Four of them went in.
“When I saw Taylor shoot, I was like ‘that’s a nice-looking shot’. She needs to shoot it every time she touches it,” Quigley said in the January 12 presser.
For Fletcher, this only reaffirmed what he saw from the moment he started recruiting Johnson-Matthews out of Wright State: a hunger and desire to prove herself and play with confidence.
“You hear sometimes in basketball ‘game recognizes game’. And I think Allie recognizes how talented Taylor is, which is something that we saw from day one. I think Taylor has grown into that level of confidence, which was something that she was missing at Pearl River when we got her,” Fletcher said. “We just gave Taylor the freedom to play her game and be who she is.
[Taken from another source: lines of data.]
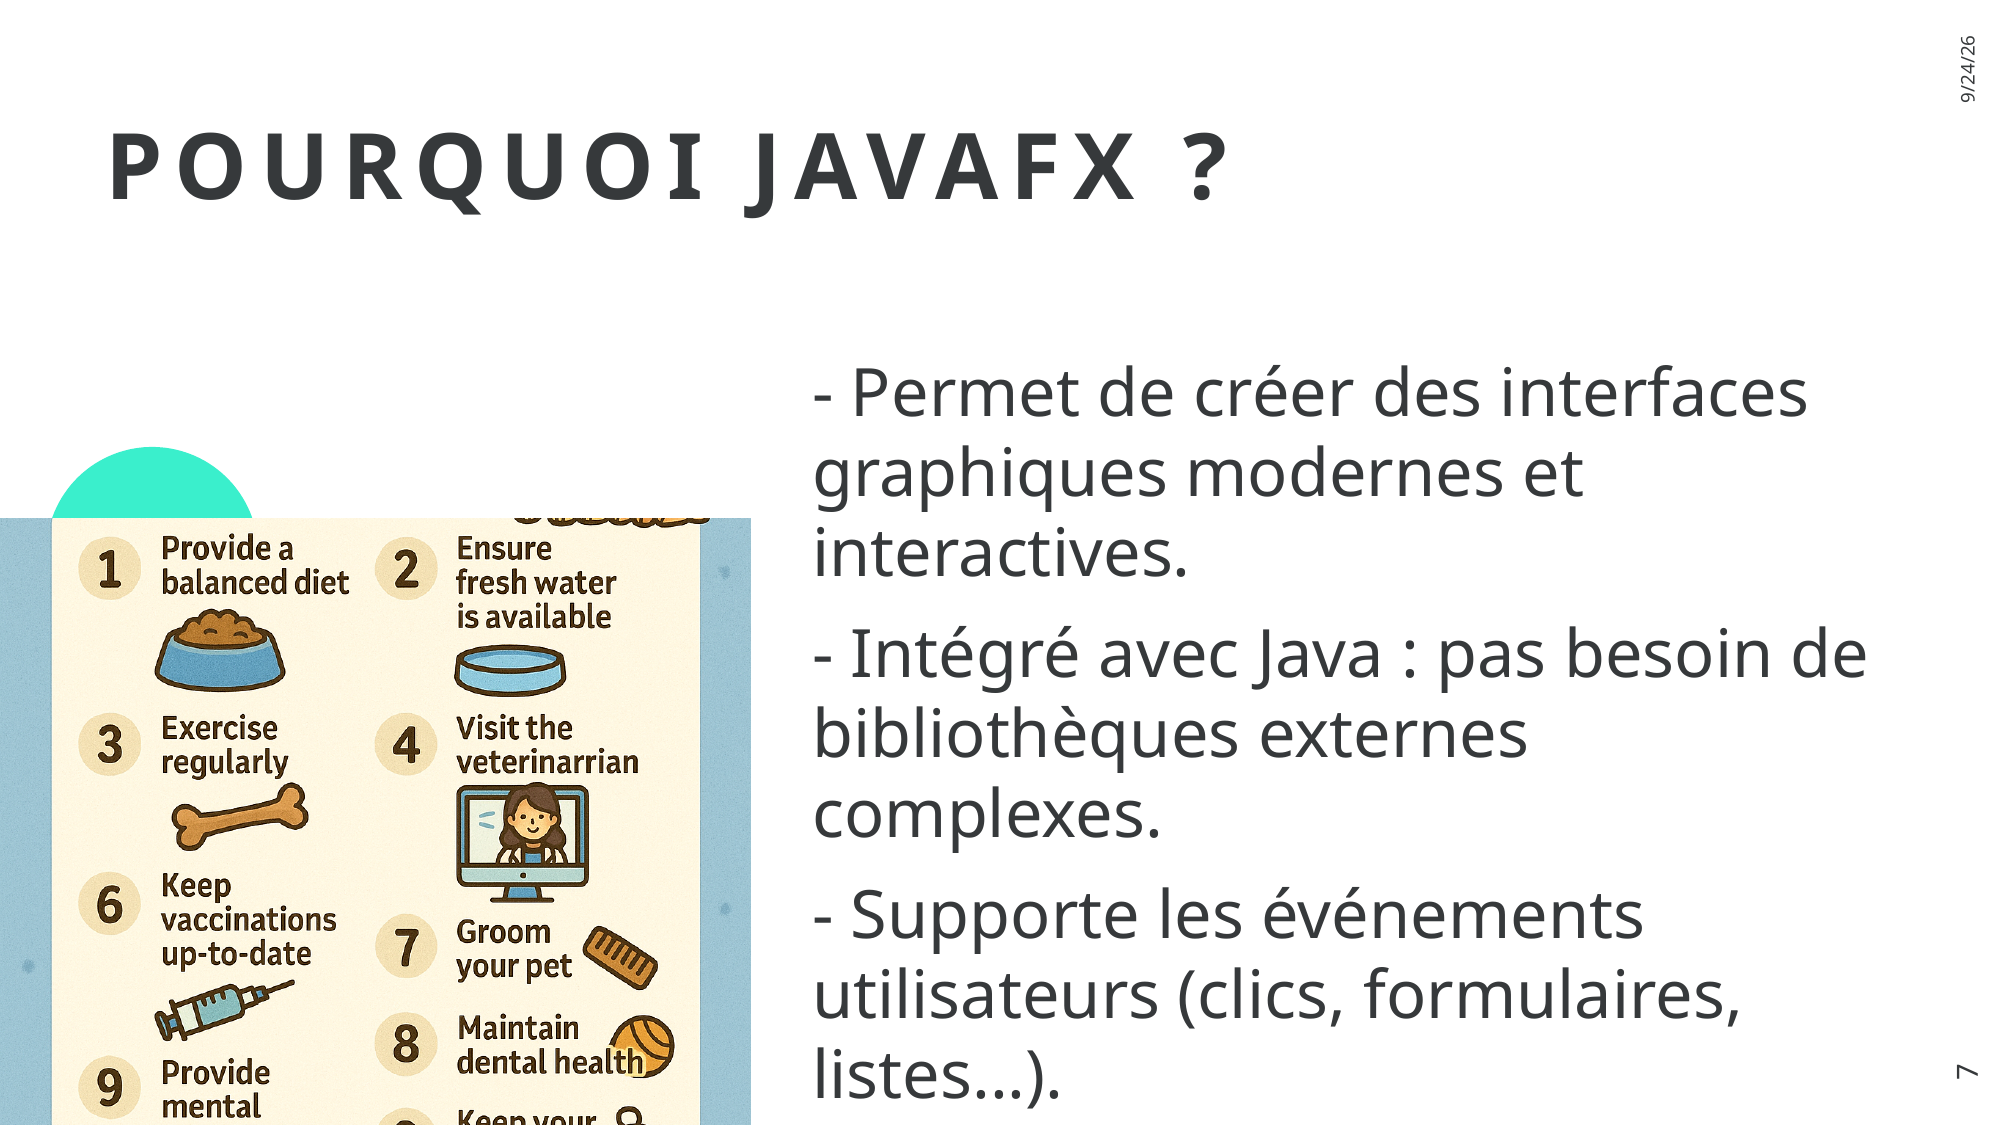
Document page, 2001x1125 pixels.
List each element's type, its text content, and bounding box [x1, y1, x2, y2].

slide_number 2/27/2025 [1937, 0, 2000, 139]
slide_number 11 [1937, 1019, 2000, 1125]
picture [0, 518, 751, 1125]
title Pourquoi JavaFX ? [90, 104, 1419, 447]
list - Permet de créer des interfaces graphiques modernes et interactives. - Intégré avec Java : pas besoin de bibliothèques externes complexes. - Supporte les événements utilisateurs (clics, formulaires, listes...). [797, 334, 1888, 1125]
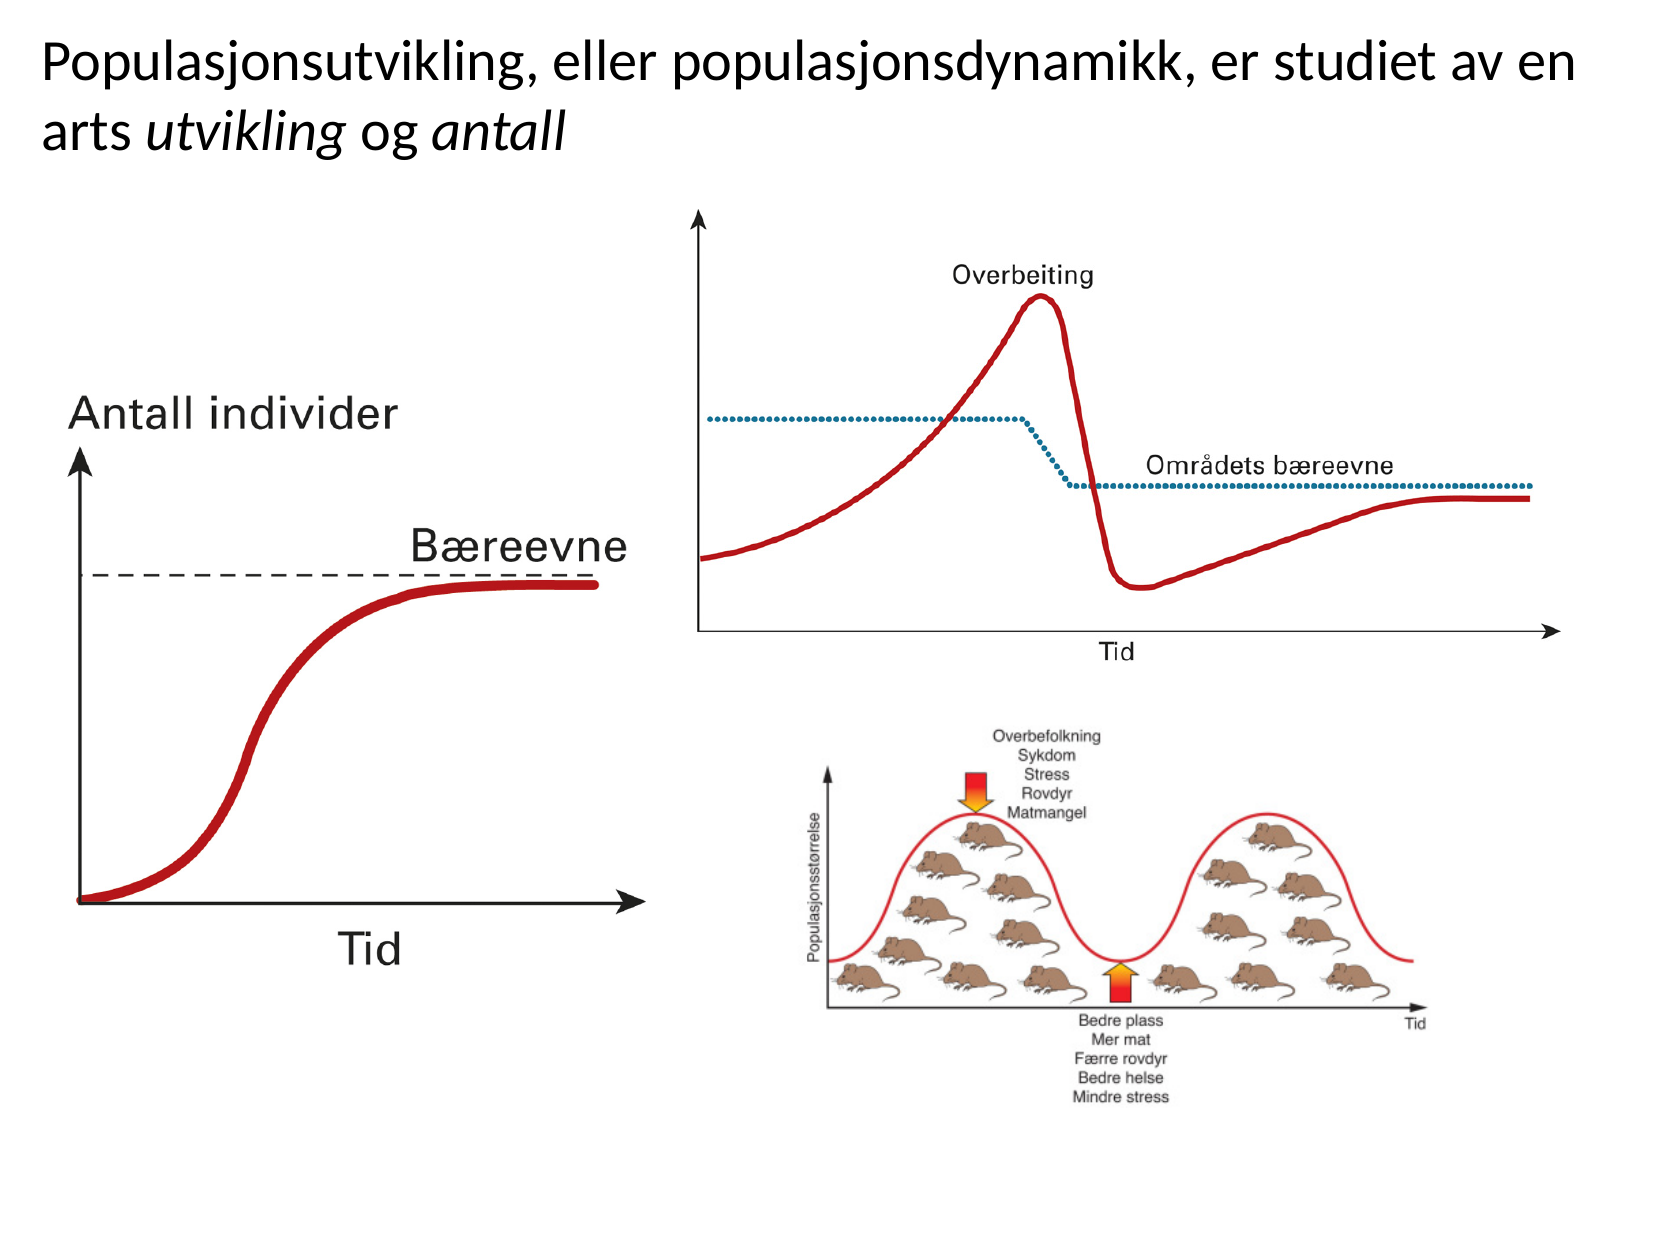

That instilled a lot of confidence, but she did that from her work ethic. So I think that’s strictly Allie recognizing Taylor’s work ethic, and the hours that she has spent playing basketball [to get to DePaul].”
Among Johnson-Matthews’ teammates, her work ethic has certainly not gone unnoticed. Graduate senior Jorie Allen has continuously praised Johnson-Matthews for not only her scoring and effort, but her overall impact on DePaul’s team as it navigates being down as many as six players at a time from game to game.
And after Johnson-Matthews notched her first-ever Division I double-double (19 points/10 rebounds) against Marquette on December 29, Allen emphasized the urgency of Johnson-Matthews’ development with the Blue Demons and added that she’s just scratching the surface.
“I’m really enjoying seeing Taylor come into herself in terms of offensively finding her shots, and coach Jill keeps challenging her on the defensive end to really be a presence down there as well. But I expect that from Taylor, and I daresay I even expect more,” Allen said in her Marquette postgame. “I’m going to be excited to see her continue to grow on and off the court and be a leader on this team in so many ways. That’s what we need from her and that’s what she’s capable of.”
Especially on a roster with such little margin for error, it can often be tough for new players to come in and learn a system, let alone with a “coaching change” in the closing weeks of the offseason. But to her credit, Johnson-Matthews has embraced her newest role as a three-level scorer for the Blue Demons, and continues to show that the sky's the limit as she continues to acclimate to Big East play.
And with the ultimate goal of reaching the WNBA herself just like Quigley, the standards being set around Johnson-Matthews will only continue to increase. So will she able to handle the pressure for the remainder of DePaul’s 2024-25 season?
She kept it short and sweet.
“Of course. I wouldn’t expect anything else.”